_EXERCISE INSTRUCTIONS_. Gather every line in the entries below that contains the word "angle".

Extracted data entries
■ ■ ■ ■ ■

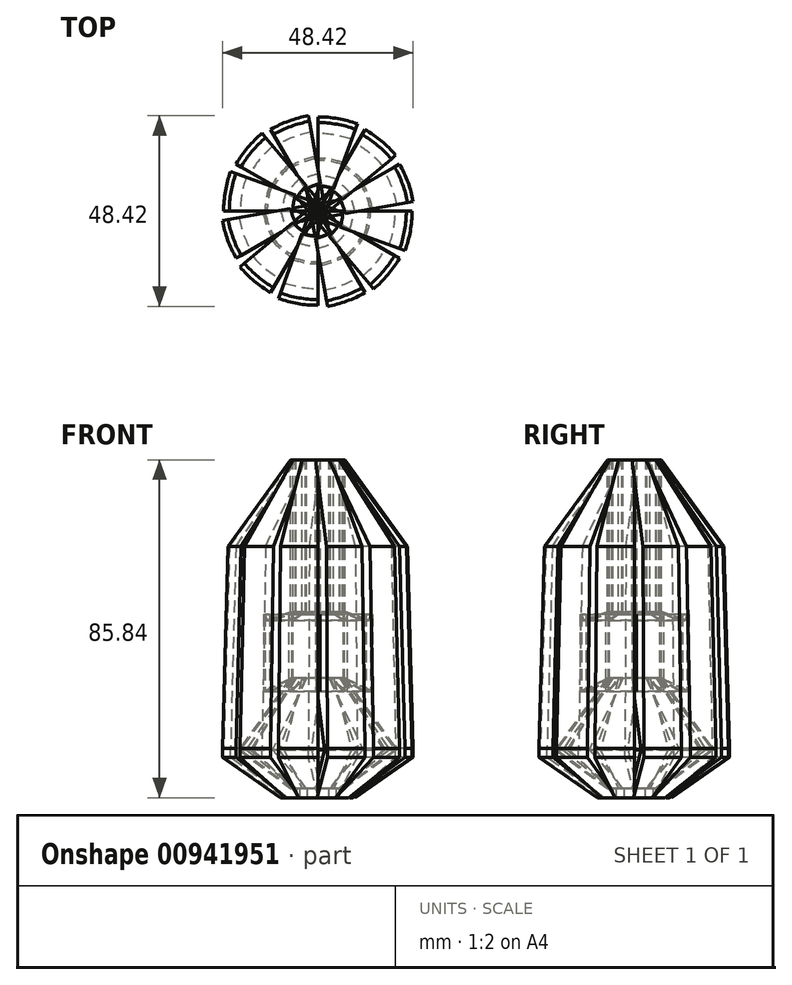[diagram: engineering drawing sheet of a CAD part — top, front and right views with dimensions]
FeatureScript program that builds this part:
annotation { "Feature Type Name" : "Feature", "Feature Type Description" : "" }
export const myFeature = defineFeature(function(context is Context, id is Id, definition is map)
    precondition{}
    {
        {
            var Q0;
            Q0=qCreatedBy(makeId("Front.planeOp"),FACE);
            var sketch = newSketch(context, id + "F0", { "sketchPlane" : qUnion([Q0])});
            skLineSegment(sketch, "E0", {"start": v(0, -22.94) * mm, "end": v(14.3, -22.94) * mm});
            skLineSegment(sketch, "E1", {"start": v(14.3, -22.94) * mm, "end": v(29.32, -12.66) * mm});
            skLineSegment(sketch, "E2", {"start": v(29.32, -12.66) * mm, "end": v(29.32, -10.4) * mm});
            skLineSegment(sketch, "E3", {"start": v(27.86, 40.93) * mm, "end": v(29.32, -10.4) * mm});
            skLineSegment(sketch, "E4", {"start": v(27.86, 40.93) * mm, "end": v(11.74, 62.9) * mm});
            skLineSegment(sketch, "E5", {"start": v(11.74, 23.63) * mm, "end": v(11.74, 62.9) * mm});
            skLineSegment(sketch, "E6", {"start": v(11.74, 23.63) * mm, "end": v(11.95, 24.24) * mm});
            skLineSegment(sketch, "E7", {"start": v(18.24, 22.08) * mm, "end": v(11.95, 24.24) * mm});
            skLineSegment(sketch, "E8", {"start": v(18.77, 23.63) * mm, "end": v(18.24, 22.08) * mm});
            skLineSegment(sketch, "E9", {"start": v(18.77, 23.63) * mm, "end": v(18.77, 4.11) * mm});
            skLineSegment(sketch, "E10", {"start": v(18.77, 4.11) * mm, "end": v(11.74, 7.47) * mm});
            skLineSegment(sketch, "E11", {"start": v(11.74, 7.47) * mm, "end": v(25.07, -10.69) * mm});
            skLineSegment(sketch, "E12", {"start": v(25.07, -10.69) * mm, "end": v(25.07, -10.8) * mm});
            skLineSegment(sketch, "E13", {"start": v(25.07, -10.8) * mm, "end": v(11.74, -20.57) * mm});
            skLineSegment(sketch, "E14", {"start": v(11.74, -20.57) * mm, "end": v(0, -20.57) * mm});
            skLineSegment(sketch, "E15", {"start": v(0, -20.57) * mm, "end": v(0, -22.94) * mm});
            skSolve(sketch);
        }
        {
            var Q0;
            Q0=qCreatedBy(makeId("Front.planeOp"),FACE);
            var sketch = newSketch(context, id + "F1", { "sketchPlane" : qUnion([Q0])});
            skLineSegment(sketch, "E16", {"start": v(5.38, -11.9) * mm, "end": v(5.38, -20.1) * mm});
            skSolve(sketch);
        }
        {
            var Q0;
            Q0 = qSketchRegion(id + "F0", true);
            var Q1;
            Q1=sQuery(id+"F0.wireOp",EDGE,"E15");
            revolve(context, id + "F2", {"surfaceOperationType" : NewSurfaceOperationType.NEW, "entities" : qUnion([Q0]), "axis" : qUnion([Q1]), "revolveType" : RevolveType.ONE_DIRECTION, "angle" : 20 * degree});
        }
        {
            var Q0;
            Q0=makeQuery(id+"F2.opRevolve","SWEPT_BODY",BODY,{"disambiguationData":[OSD([sQuery(id+"F0.wireOp",EDGE,"E0"),sQuery(id+"F0.wireOp",EDGE,"E1"),sQuery(id+"F0.wireOp",EDGE,"E2"),sQuery(id+"F0.wireOp",EDGE,"E3"),sQuery(id+"F0.wireOp",EDGE,"E4"),sQuery(id+"F0.wireOp",EDGE,"E5"),sQuery(id+"F0.wireOp",EDGE,"E6"),sQuery(id+"F0.wireOp",EDGE,"E7"),sQuery(id+"F0.wireOp",EDGE,"E8"),sQuery(id+"F0.wireOp",EDGE,"E9"),sQuery(id+"F0.wireOp",EDGE,"E10"),sQuery(id+"F0.wireOp",EDGE,"E11"),sQuery(id+"F0.wireOp",EDGE,"E12"),sQuery(id+"F0.wireOp",EDGE,"E13"),sQuery(id+"F0.wireOp",EDGE,"E14"),sQuery(id+"F0.wireOp",EDGE,"E15")])]});
            var Q1;
            Q1=sQuery(id+"F1.wireOp",EDGE,"E16");
            circularPattern(context, id + "F3", {"entities" : qUnion([Q0]), "axis" : qUnion([Q1]), "angle" : 360 * degree, "instanceCount" : 12, "equalSpace" : true});
        }
    });
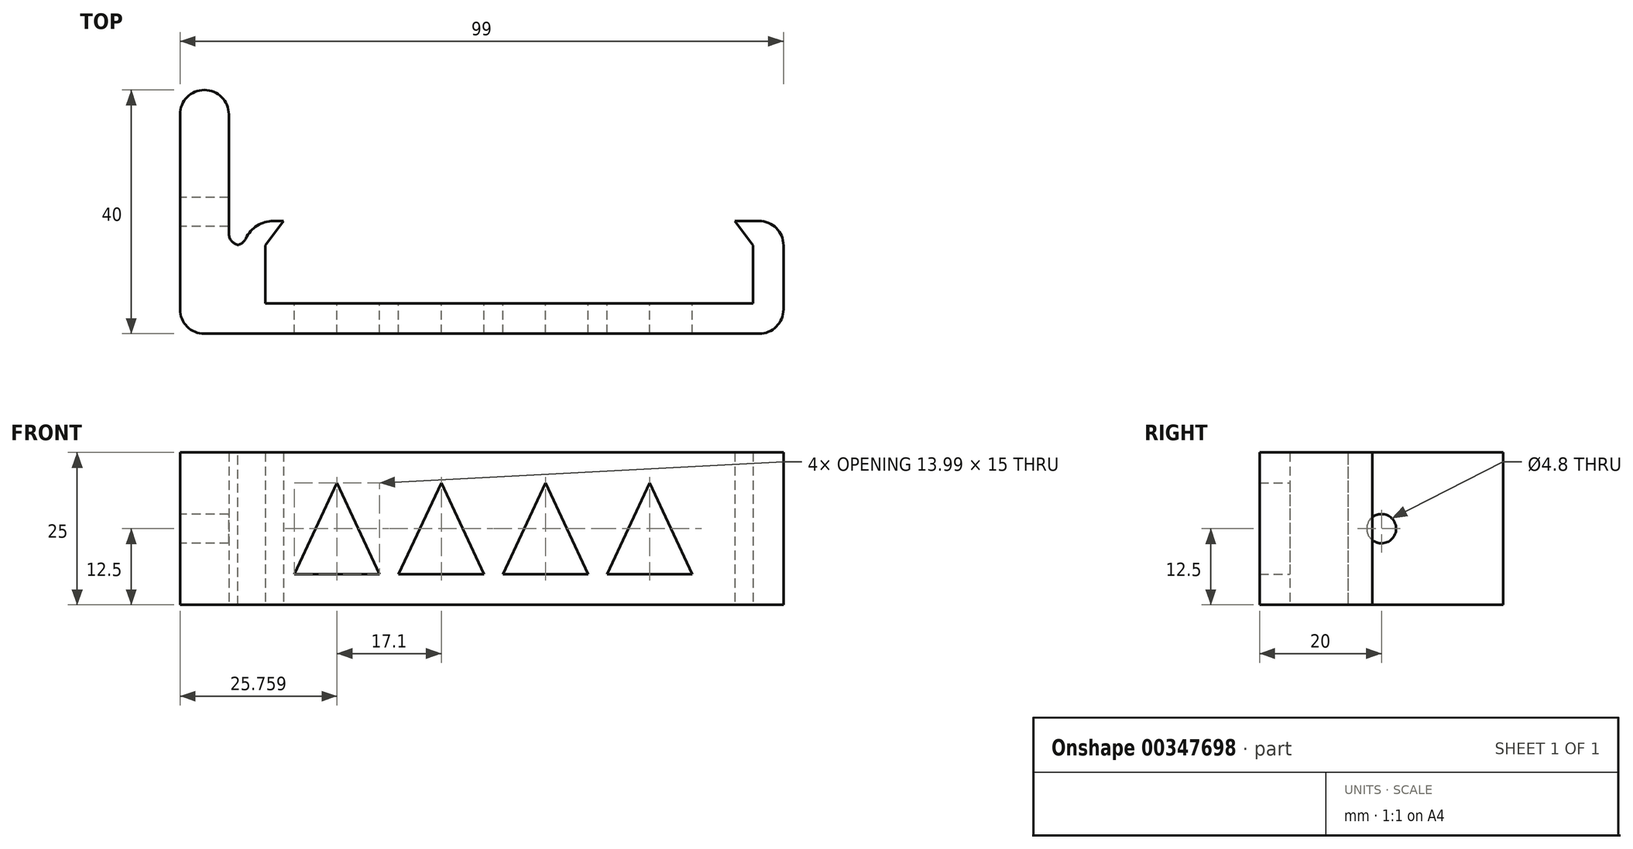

■ ■ ■ ■ ■

_SOLUTION_.
            revolve(context, id + "F2", {"surfaceOperationType" : NewSurfaceOperationType.NEW, "entities" : qUnion([Q0]), "axis" : qUnion([Q1]), "revolveType" : RevolveType.ONE_DIRECTION, "angle" : 20 * degree});
            circularPattern(context, id + "F3", {"entities" : qUnion([Q0]), "axis" : qUnion([Q1]), "angle" : 360 * degree, "instanceCount" : 12, "equalSpace" : true});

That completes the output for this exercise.